======== DATA FOR PROCESSING ========

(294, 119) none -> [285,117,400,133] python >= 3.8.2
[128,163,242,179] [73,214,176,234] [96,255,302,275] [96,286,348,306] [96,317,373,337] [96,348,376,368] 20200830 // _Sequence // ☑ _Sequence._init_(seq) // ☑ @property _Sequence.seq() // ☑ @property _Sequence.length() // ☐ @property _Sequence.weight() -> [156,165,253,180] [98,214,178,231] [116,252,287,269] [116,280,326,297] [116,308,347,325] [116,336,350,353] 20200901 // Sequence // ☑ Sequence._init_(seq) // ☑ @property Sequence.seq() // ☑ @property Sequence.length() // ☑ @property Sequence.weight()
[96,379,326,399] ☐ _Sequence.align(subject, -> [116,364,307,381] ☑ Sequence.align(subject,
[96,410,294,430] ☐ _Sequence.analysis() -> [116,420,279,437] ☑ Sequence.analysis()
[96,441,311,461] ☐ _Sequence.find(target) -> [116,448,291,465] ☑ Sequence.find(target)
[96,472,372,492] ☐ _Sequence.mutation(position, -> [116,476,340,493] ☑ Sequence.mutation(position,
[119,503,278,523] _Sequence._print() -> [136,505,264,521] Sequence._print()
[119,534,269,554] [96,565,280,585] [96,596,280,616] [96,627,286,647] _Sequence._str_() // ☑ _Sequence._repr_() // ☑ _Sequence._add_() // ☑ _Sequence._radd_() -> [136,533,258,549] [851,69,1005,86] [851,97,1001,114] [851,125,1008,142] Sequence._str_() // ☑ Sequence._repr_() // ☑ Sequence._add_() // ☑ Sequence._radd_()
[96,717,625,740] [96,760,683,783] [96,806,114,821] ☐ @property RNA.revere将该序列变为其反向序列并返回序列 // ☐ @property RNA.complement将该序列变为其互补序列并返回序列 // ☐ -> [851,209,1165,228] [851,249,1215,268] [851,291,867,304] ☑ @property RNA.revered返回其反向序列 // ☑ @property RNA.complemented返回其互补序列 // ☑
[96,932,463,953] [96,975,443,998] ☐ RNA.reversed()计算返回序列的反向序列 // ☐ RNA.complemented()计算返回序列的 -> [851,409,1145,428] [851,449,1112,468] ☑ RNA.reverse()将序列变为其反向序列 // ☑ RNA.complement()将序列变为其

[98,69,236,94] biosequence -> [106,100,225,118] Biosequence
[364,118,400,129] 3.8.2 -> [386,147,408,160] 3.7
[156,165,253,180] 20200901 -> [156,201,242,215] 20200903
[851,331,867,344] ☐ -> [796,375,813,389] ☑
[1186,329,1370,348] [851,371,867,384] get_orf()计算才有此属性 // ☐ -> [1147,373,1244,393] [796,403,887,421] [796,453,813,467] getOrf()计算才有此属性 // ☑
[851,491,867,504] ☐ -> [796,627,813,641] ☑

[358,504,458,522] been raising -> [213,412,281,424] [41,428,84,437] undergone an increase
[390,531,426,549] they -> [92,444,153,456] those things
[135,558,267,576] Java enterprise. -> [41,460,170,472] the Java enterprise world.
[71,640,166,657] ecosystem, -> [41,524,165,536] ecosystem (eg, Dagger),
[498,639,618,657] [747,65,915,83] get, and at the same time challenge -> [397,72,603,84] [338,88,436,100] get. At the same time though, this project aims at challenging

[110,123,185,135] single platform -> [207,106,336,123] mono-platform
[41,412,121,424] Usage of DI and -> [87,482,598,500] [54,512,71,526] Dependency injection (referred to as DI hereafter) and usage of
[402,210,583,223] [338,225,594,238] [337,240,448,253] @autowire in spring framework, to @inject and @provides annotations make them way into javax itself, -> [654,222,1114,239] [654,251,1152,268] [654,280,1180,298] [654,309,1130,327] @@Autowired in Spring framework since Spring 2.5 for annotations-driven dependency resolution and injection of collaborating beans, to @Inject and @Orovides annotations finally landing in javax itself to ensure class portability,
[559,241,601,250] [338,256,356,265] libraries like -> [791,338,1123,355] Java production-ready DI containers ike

========

#### DIRECTIONS FOR THIS TASK
Gather all lines of the records that include the word "injection".

#### SOLVED EXERCISE
[41,412,121,424] Usage of DI and -> [87,482,598,500] [54,512,71,526] Dependency injection (referred to as DI hereafter) and usage of
[402,210,583,223] [338,225,594,238] [337,240,448,253] @autowire in spring framework, to @inject and @provides annotations make them way into javax itself, -> [654,222,1114,239] [654,251,1152,268] [654,280,1180,298] [654,309,1130,327] @@Autowired in Spring framework since Spring 2.5 for annotations-driven dependency resolution and injection of collaborating beans, to @Inject and @Orovides annotations finally landing in javax itself to ensure class portability,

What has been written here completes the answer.